### Work to complete
In the text on Arctic crude oil exports, what share of Sweden's crude oil exports went to Asia?

** Page extract follows **

In 2019, Sweden, Finland, Denmark, and Norway were the top four countries that exported crude oil in the Arctic region, which accounted for 94.0% of the total crude oil exports of the Arctic region. Sweden, Finland, and Norway contributed to the major share of the top 100 trade links, with 30.0%, 30.0%, and 11.0%, respectively. Sweden’s crude oil exports constituted 42.7% of the Arctic region’s total crude oil exports, with 68.1% exported to Europe, primarily to Germany, the UK, and the Netherlands. Asia accounted for 22.8% of the crude oil exports of Sweden. Finland’s crude oil exports accounted for 27.5% of the Arctic region’s total crude oil exports, while Norway’s crude oil exports accounted for 15.5%. In 2019, the largest crude oil trade link in the Arctic region is Finland-China (Fig. 6a).

** End of Page extract **
** Source data follows **

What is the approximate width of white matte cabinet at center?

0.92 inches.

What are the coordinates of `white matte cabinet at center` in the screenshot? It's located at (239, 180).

** End of Source data **

### Answer section
Asia received 22.8% of Sweden's crude oil exports.